TEMPO.CO, Pekanbaru - Menteri Lingkungan Hidup dan Kehutanan Siti Nurbaya mengaku geram melihat banyaknya laporan kasus kehutanan yang tidak tuntas di meja penegak hukum. Sedangkan ketika ada kasus yang sampai ke pengadilan, hukuman yang diberikan tidak memberikan efek jera.
“Anda gemes, saya lebih gemes lagi,” kata Siti Nurbaya seusai rapat koordinasi tentang pencegahan kebakaran lahan di Pekanbaru, Senin, 8 Juni 2015.
Menurut Siti, sudah ada sepuluh laporan perusahaan yang siap diproses di pengadilan, bahkan sudah pada tahap P19 di kejaksaan. Namun berkas perkara kehutanan tersebut selalu saja bolak-balik lantaran dinyatakan belum lengkap.
Siti menambahkan, persoalan ini tidak hanya terjadi di Riau. Kasus kehutanan di Aceh dan Sumatera Selatan belum lama ini juga kandas di pengadilan karena keterangan ahli dan sampel yang digunakan untuk tuntutan dianggap sangat lemah.
Siti mengatakan pihaknya hanya bisa melakukan koordinasi secara intensif dengan Kejaksaan Agung. “Saya hanya bisa berkoordinasi dengan Kejaksaan Agung.” Dia mengaku lemahnya koordinasi dan kolaborasi antara penegak hukum dan pemerintah masih menjadi kelemahan dalam proses hukum kehutanan.

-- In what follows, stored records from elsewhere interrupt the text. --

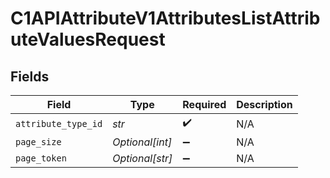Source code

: # C1APIAttributeV1AttributesListAttributeValuesRequest


## Fields

| Field               | Type                | Required            | Description         |
| ------------------- | ------------------- | ------------------- | ------------------- |
| `attribute_type_id` | *str*               | :heavy_check_mark:  | N/A                 |
| `page_size`         | *Optional[int]*     | :heavy_minus_sign:  | N/A                 |
| `page_token`        | *Optional[str]*     | :heavy_minus_sign:  | N/A                 |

Sebelumnya, Siti Nurbaya dibuat kecewa oleh putusan majelis hakim Pengadilan Negeri Bengkalis yang memvonis bebas perusahaan pembakar lahan, PT NSP. Ia menilai putusan itu tidak memberi efek jera bagi pelaku pembakaran lahan. Terlebih, hakim yang menangani kasus di Riau banyak yang tidak mengantongi sertifikat lingkungan.
Pekan lalu, Pengadilan Negeri Rokan Hilir juga memvonis bebas terdakwa perambah hutan yang tidak lain adalah legislator Riau. Terdakwa dibebaskan dari jeratan pidana lantaran hakim menilai tuntutan yang diajukan jaksa disebut bukan perkara pidana, melainkan perdata.
Hakim itu pun tidak bersertifikat lingkungan. Belum lagi banyaknya proses hukum kasus penguasaan lahan di Taman Nasional Teso Nillo yang mandek di kejaksaan.